▶ **WORK ITEM**
Copy the items exactly as they appear, beginning with the line that contains "Acupuncture" and continuing through the line that contains "Rank the categories by value from highest", including both of those lines.

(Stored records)
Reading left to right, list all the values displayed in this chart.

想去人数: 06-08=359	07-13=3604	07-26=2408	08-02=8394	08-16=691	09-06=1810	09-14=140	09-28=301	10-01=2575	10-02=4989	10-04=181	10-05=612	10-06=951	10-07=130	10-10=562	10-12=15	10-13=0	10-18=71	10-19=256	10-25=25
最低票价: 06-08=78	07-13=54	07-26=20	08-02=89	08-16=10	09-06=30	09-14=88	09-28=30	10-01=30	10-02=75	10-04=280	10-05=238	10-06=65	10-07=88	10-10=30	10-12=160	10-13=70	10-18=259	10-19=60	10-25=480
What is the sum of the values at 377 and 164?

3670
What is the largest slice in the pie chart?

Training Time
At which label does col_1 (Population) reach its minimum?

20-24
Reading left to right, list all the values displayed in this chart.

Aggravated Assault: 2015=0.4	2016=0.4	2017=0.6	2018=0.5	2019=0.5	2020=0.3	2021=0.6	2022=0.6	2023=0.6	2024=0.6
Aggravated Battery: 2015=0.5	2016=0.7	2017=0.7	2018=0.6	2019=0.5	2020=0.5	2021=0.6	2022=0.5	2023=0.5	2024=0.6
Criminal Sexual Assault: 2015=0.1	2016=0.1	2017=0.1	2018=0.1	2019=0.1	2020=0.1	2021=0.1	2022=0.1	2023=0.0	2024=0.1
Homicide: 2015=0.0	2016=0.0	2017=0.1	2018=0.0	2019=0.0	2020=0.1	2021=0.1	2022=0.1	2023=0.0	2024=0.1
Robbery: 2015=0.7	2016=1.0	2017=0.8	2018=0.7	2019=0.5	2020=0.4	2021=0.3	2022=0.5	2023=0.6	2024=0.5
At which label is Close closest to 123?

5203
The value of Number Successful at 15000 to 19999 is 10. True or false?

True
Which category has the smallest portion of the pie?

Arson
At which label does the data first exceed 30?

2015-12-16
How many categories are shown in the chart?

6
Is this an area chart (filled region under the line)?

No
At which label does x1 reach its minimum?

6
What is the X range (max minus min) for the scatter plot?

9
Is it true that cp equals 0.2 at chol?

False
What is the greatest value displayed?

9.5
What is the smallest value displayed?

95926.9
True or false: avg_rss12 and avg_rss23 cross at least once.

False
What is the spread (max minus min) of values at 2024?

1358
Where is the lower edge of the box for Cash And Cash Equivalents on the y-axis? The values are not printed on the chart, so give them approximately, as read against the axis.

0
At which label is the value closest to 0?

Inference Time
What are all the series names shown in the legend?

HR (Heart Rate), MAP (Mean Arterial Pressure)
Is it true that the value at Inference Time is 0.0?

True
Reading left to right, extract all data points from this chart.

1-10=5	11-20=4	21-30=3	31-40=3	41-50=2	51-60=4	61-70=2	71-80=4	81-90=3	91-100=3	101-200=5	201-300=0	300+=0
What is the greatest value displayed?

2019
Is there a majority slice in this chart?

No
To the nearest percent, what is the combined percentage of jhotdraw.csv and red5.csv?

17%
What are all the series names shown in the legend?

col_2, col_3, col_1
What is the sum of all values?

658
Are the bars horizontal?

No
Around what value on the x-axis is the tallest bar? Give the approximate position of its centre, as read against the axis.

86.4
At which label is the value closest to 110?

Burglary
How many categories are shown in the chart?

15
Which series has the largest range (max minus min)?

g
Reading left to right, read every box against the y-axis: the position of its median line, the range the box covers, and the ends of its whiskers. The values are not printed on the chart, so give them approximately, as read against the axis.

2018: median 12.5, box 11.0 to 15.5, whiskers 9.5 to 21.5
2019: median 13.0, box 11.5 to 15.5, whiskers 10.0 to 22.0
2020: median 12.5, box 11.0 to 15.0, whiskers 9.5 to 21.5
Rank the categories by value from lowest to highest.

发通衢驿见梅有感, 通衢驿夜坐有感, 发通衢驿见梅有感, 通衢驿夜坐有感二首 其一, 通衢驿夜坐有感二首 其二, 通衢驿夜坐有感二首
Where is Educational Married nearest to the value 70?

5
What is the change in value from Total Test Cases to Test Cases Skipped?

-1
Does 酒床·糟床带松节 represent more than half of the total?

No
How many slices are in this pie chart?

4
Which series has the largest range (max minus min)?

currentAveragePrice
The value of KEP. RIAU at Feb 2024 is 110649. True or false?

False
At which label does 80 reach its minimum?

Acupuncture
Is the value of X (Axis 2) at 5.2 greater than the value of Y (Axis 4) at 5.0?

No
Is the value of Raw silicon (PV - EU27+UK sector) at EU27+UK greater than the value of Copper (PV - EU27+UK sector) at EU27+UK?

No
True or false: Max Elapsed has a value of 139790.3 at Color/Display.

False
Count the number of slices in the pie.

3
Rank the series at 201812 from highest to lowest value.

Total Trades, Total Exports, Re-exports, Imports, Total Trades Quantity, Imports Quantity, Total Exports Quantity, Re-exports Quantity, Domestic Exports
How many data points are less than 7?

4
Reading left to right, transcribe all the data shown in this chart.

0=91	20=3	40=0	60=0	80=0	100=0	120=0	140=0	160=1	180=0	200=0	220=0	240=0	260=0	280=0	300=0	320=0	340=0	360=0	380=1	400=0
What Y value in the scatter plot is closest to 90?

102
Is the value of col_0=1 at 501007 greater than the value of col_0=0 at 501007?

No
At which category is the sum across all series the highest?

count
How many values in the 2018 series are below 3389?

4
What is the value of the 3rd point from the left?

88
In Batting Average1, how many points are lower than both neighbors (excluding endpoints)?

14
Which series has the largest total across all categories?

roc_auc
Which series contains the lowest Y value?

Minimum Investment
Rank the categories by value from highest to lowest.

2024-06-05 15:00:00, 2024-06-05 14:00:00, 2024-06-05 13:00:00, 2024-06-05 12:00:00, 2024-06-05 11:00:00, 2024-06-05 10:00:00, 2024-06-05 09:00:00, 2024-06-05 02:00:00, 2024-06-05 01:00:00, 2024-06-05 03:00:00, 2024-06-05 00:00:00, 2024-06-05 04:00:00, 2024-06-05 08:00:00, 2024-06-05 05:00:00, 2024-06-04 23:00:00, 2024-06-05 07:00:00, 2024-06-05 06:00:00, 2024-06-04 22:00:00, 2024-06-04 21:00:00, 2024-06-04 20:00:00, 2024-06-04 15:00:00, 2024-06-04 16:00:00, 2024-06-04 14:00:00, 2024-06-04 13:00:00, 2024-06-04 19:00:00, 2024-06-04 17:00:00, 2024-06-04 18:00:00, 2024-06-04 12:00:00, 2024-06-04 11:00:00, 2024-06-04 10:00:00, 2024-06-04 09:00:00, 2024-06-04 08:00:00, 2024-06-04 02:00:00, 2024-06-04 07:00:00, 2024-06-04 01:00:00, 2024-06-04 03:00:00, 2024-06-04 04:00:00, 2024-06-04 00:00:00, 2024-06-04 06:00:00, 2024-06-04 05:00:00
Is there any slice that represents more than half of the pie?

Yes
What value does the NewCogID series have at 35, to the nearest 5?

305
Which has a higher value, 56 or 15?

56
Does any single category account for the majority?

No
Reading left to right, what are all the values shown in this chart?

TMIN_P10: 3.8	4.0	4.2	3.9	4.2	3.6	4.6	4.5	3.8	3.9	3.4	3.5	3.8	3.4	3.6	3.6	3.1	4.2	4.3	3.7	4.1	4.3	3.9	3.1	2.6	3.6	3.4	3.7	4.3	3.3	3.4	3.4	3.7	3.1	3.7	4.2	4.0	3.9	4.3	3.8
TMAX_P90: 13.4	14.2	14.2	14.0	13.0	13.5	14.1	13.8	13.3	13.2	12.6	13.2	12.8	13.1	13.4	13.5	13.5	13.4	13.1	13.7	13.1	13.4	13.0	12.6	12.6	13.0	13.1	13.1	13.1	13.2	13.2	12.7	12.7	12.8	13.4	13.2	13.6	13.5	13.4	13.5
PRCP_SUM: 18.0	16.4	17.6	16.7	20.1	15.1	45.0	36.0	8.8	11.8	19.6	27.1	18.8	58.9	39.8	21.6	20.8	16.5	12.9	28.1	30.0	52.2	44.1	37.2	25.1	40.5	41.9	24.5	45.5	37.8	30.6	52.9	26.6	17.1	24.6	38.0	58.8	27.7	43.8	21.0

▶ **THE COMPLETED TASK**
Acupuncture
Is the value of X (Axis 2) at 5.2 greater than the value of Y (Axis 4) at 5.0?

No
Is the value of Raw silicon (PV - EU27+UK sector) at EU27+UK greater than the value of Copper (PV - EU27+UK sector) at EU27+UK?

No
True or false: Max Elapsed has a value of 139790.3 at Color/Display.

False
Count the number of slices in the pie.

3
Rank the series at 201812 from highest to lowest value.

Total Trades, Total Exports, Re-exports, Imports, Total Trades Quantity, Imports Quantity, Total Exports Quantity, Re-exports Quantity, Domestic Exports
How many data points are less than 7?

4
Reading left to right, transcribe all the data shown in this chart.

0=91	20=3	40=0	60=0	80=0	100=0	120=0	140=0	160=1	180=0	200=0	220=0	240=0	260=0	280=0	300=0	320=0	340=0	360=0	380=1	400=0
What Y value in the scatter plot is closest to 90?

102
Is the value of col_0=1 at 501007 greater than the value of col_0=0 at 501007?

No
At which category is the sum across all series the highest?

count
How many values in the 2018 series are below 3389?

4
What is the value of the 3rd point from the left?

88
In Batting Average1, how many points are lower than both neighbors (excluding endpoints)?

14
Which series has the largest total across all categories?

roc_auc
Which series contains the lowest Y value?

Minimum Investment
Rank the categories by value from highest to lowest.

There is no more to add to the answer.